Your instructions:
This calls for a word-for-word copy of all the data, with each picture removed.

Data provided:
____________

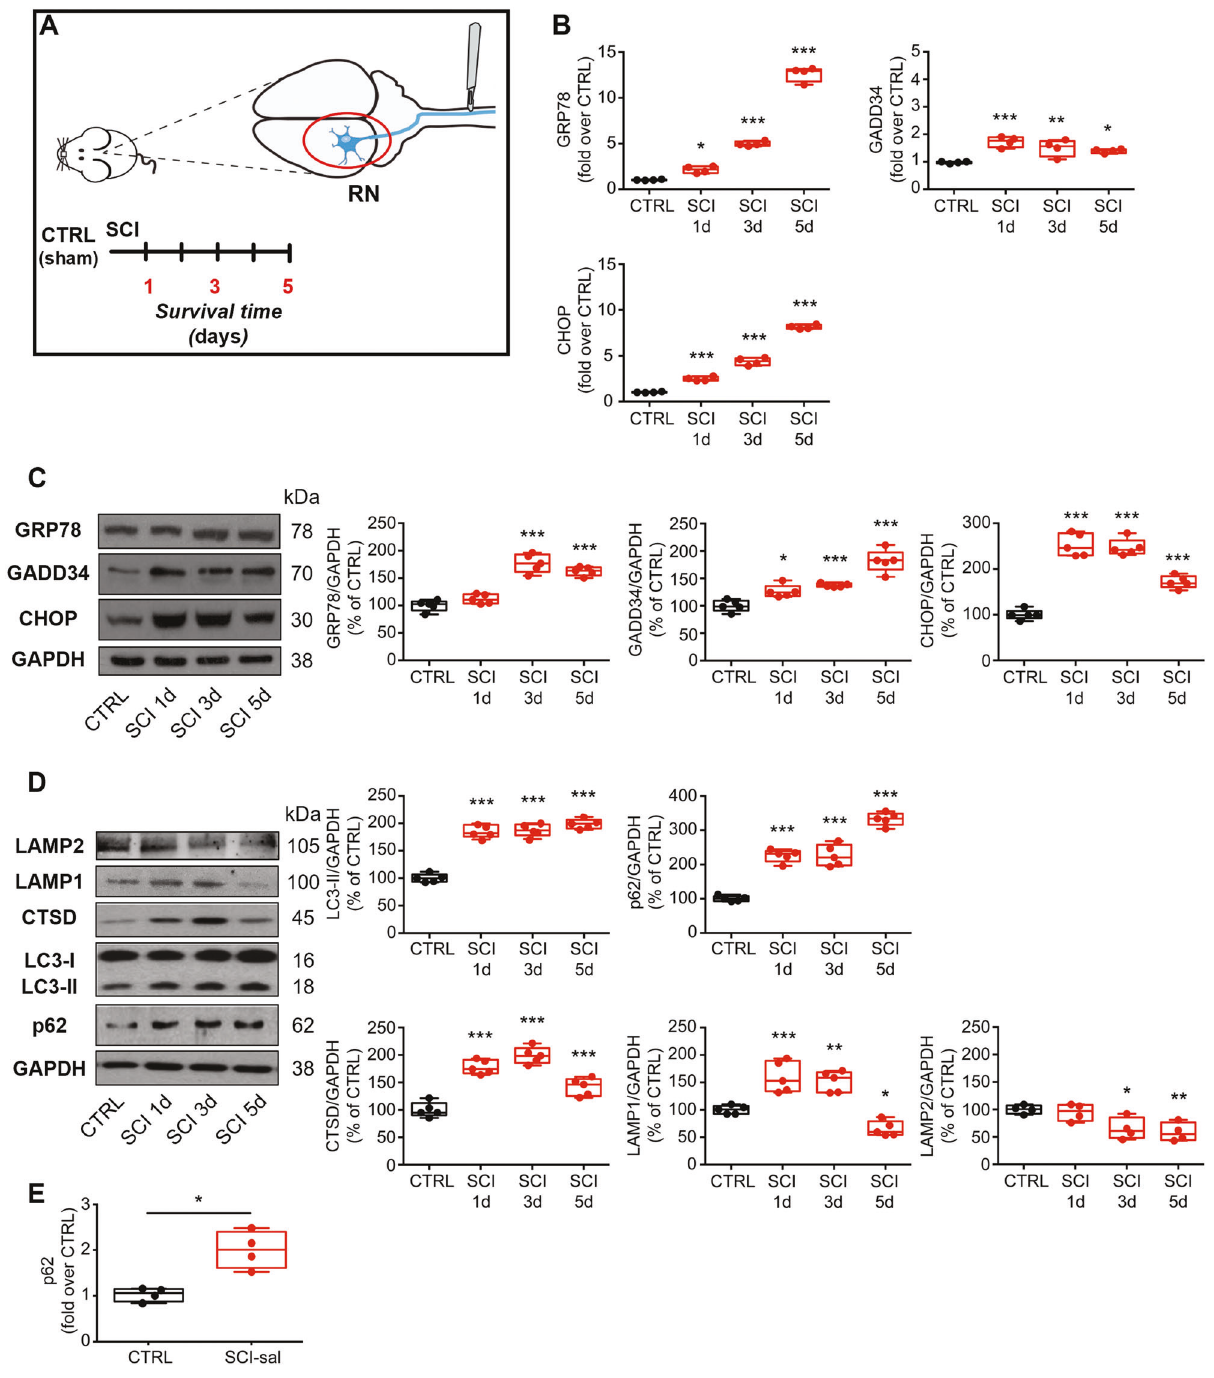
Fig. 1 Spinal cord injury induces ER stress and autophagy fl ux disruption in remote regions. A Schematic of the protocol used in the study. Adult rats underwent spinal cord injury (SCI), or sham lesion (CTRL). At day 1, 3 and 5 SCI animals were sacri fi ced and the red nucleus (RN) contralateral to the lesion side was extracted and processed for biochemical analyses or analyzed on fi xed-brain sections. B Box-and-whisker plots of GRP78, GADD34 and CHOP mRNA level in control animals (CTRL) and after spinal cord injury (SCI) at various time points after damage (1, 3, and 5 days), expressed as fold over CTRL ( N = 5 rats per group; one-way ANOVA, p = 511.1 GRP78; p = 11.87 GADD34; p = 532.3 CHOP) *** p <0.001, ** p <0.01, * p <0.05 vs CTRL. C Representative western blot and densitometric box-and-whisker plots from the CTRL and SCI animals at different time points after injury showing the levels (expressed as % of CTRL) of GRP78, GADD34 and CHOP normalized to GAPDH used as loading control ( N = 5 rats per group; one-way ANOVA, p <0.0001 GRP78; p <0.0001 GADD34; p = 0.0001 CHOP) *** p <0.001, ** p <0.01, * p <0.05 vs CTRL. D Representative western blot and densitometric box-and-whisker plots from the different groups showing the levels (expressed as % of CTRL) of LC3, p62, CTSD, LAMP1, and LAMP2 normalized to GAPDH used as loading control ( N = 5 rats per group; one-way ANOVA, p <0.0001 LC3-II; p <0.0001 p62; p <0.0001 CTSD; p <0.0001 LAMP1; p <0.01 LAMP2). *** p <0.001, ** p <0.01, * p <0.05 vs CTRL. In all box-and-whisker plots of the present study the centre line shows the median value, edges are upper and lower quartiles, whiskers show minimum and maximum values, and each point is an individual animal. E Box-and-whisker plots of p62/SQSTM1 mRNA level in CTRL and SCI-sal as fold over CTRL ( N = 4 rats per group; Unpaired t -test with Welch's correction p = 0.0125) * p <0.05. Cell Death and Disease (2022)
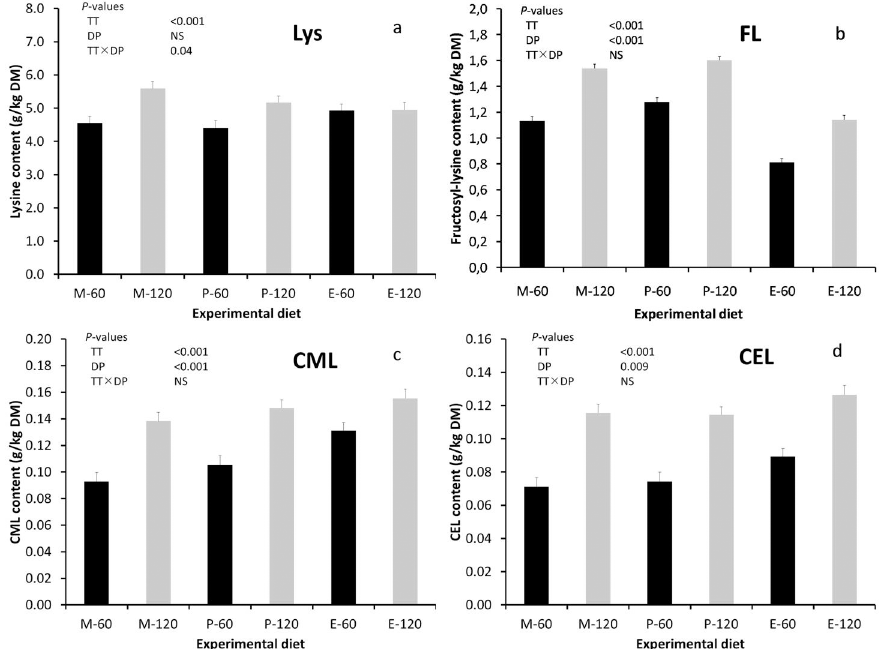
Fig 1. Contents (g/kg DM) of (a) total lysine, (b) fructosyl-lysine, (c) carboxymethyl-lysine (CML) and (d) carboxyethyl-lysine (CEL) in the ileal chyme of RSM diets toasted for 60 or 120 min and either fed as mash, pelleted or extruded. Means plus standard errors. Abbreviations: TT, toasting time; DP, diet processing; NS, not significant. Fructosyl-lysine (g/kg DM) = furosine (g/kg DM) × 3.3; based on Krause et al.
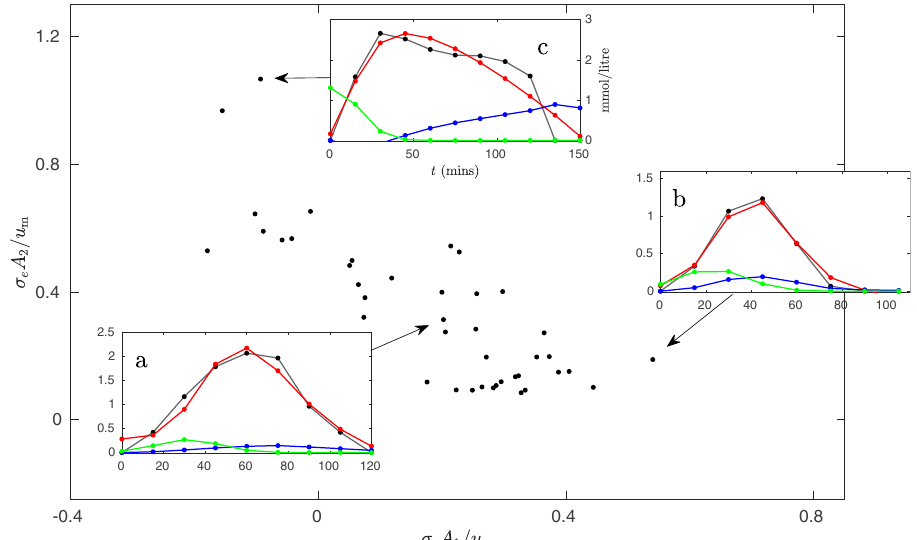
Fig. 2 Scatter plot of the optimal model parameters for all subjects. Shown are A 1 and A 2 , nondimensionalized by the standard deviation of each subject's time series of the glucose level, σ e , and the corresponding maximum of the control variable, u m . Three illustrative results of the fi tting procedure are shown in inlays. In these, the black lines correspond to the representative peaks and the red lines to the output e ( t ) of the control model (1 – 3). The normalized input function, F ( t )/ λ , and the normalized control variable, σ e u ( t )/ λ , are shown in green and blue,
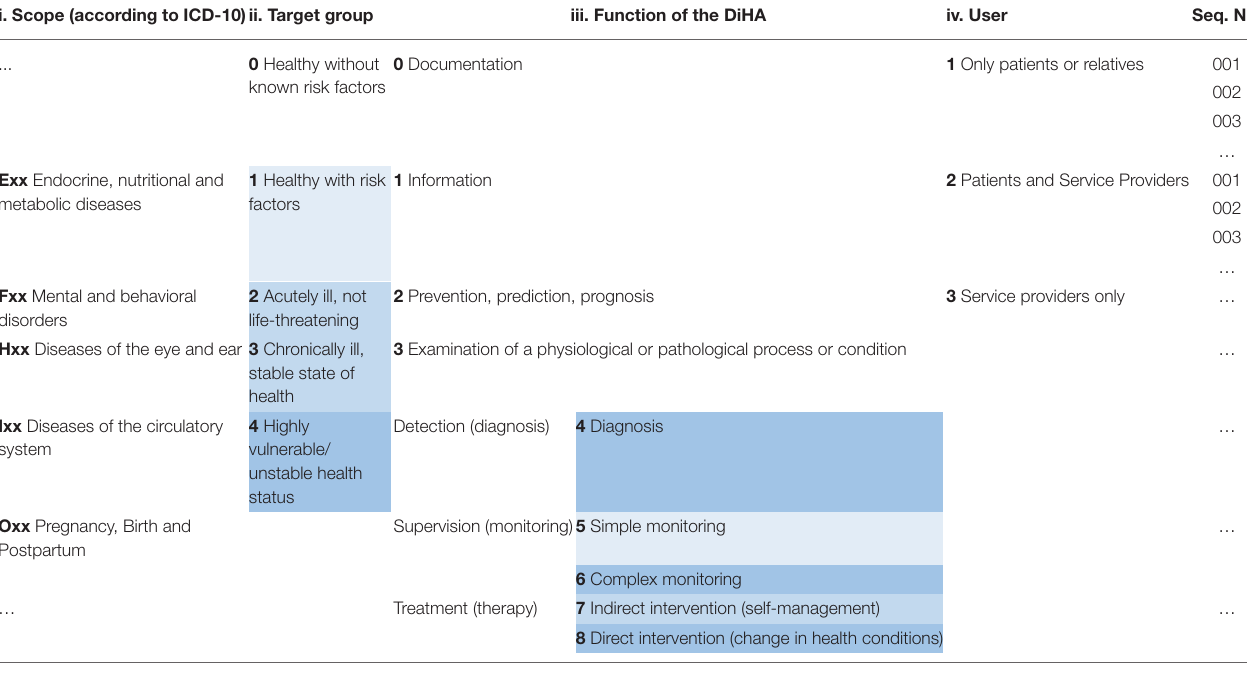
TABLE 1 | Proposal for DiHA directory with criterion values and correspondence to evidence requirement levels (blue shading). i. Scope (according to ICD-10)ii. Target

____________

Answer box:
Fig. 1 Spinal cord injury induces ER stress and autophagy fl ux disruption in remote regions. A Schematic of the protocol used in the study. Adult rats underwent spinal cord injury (SCI), or sham lesion (CTRL). At day 1, 3 and 5 SCI animals were sacri fi ced and the red nucleus (RN) contralateral to the lesion side was extracted and processed for biochemical analyses or analyzed on fi xed-brain sections. B Box-and-whisker plots of GRP78, GADD34 and CHOP mRNA level in control animals (CTRL) and after spinal cord injury (SCI) at various time points after damage (1, 3, and 5 days), expressed as fold over CTRL ( N = 5 rats per group; one-way ANOVA, p = 511.1 GRP78; p = 11.87 GADD34; p = 532.3 CHOP) *** p <0.001, ** p <0.01, * p <0.05 vs CTRL. C Representative western blot and densitometric box-and-whisker plots from the CTRL and SCI animals at different time points after injury showing the levels (expressed as % of CTRL) of GRP78, GADD34 and CHOP normalized to GAPDH used as loading control ( N = 5 rats per group; one-way ANOVA, p <0.0001 GRP78; p <0.0001 GADD34; p = 0.0001 CHOP) *** p <0.001, ** p <0.01, * p <0.05 vs CTRL. D Representative western blot and densitometric box-and-whisker plots from the different groups showing the levels (expressed as % of CTRL) of LC3, p62, CTSD, LAMP1, and LAMP2 normalized to GAPDH used as loading control ( N = 5 rats per group; one-way ANOVA, p <0.0001 LC3-II; p <0.0001 p62; p <0.0001 CTSD; p <0.0001 LAMP1; p <0.01 LAMP2). *** p <0.001, ** p <0.01, * p <0.05 vs CTRL. In all box-and-whisker plots of the present study the centre line shows the median value, edges are upper and lower quartiles, whiskers show minimum and maximum values, and each point is an individual animal. E Box-and-whisker plots of p62/SQSTM1 mRNA level in CTRL and SCI-sal as fold over CTRL ( N = 4 rats per group; Unpaired t -test with Welch's correction p = 0.0125) * p <0.05. Cell Death and Disease (2022)
Fig 1. Contents (g/kg DM) of (a) total lysine, (b) fructosyl-lysine, (c) carboxymethyl-lysine (CML) and (d) carboxyethyl-lysine (CEL) in the ileal chyme of RSM diets toasted for 60 or 120 min and either fed as mash, pelleted or extruded. Means plus standard errors. Abbreviations: TT, toasting time; DP, diet processing; NS, not significant. Fructosyl-lysine (g/kg DM) = furosine (g/kg DM) × 3.3; based on Krause et al.
Fig. 2 Scatter plot of the optimal model parameters for all subjects. Shown are A 1 and A 2 , nondimensionalized by the standard deviation of each subject's time series of the glucose level, σ e , and the corresponding maximum of the control variable, u m . Three illustrative results of the fi tting procedure are shown in inlays. In these, the black lines correspond to the representative peaks and the red lines to the output e ( t ) of the control model (1 – 3). The normalized input function, F ( t )/ λ , and the normalized control variable, σ e u ( t )/ λ , are shown in green and blue,
TABLE 1 | Proposal for DiHA directory with criterion values and correspondence to evidence requirement levels (blue shading). i. Scope (according to ICD-10)ii. Target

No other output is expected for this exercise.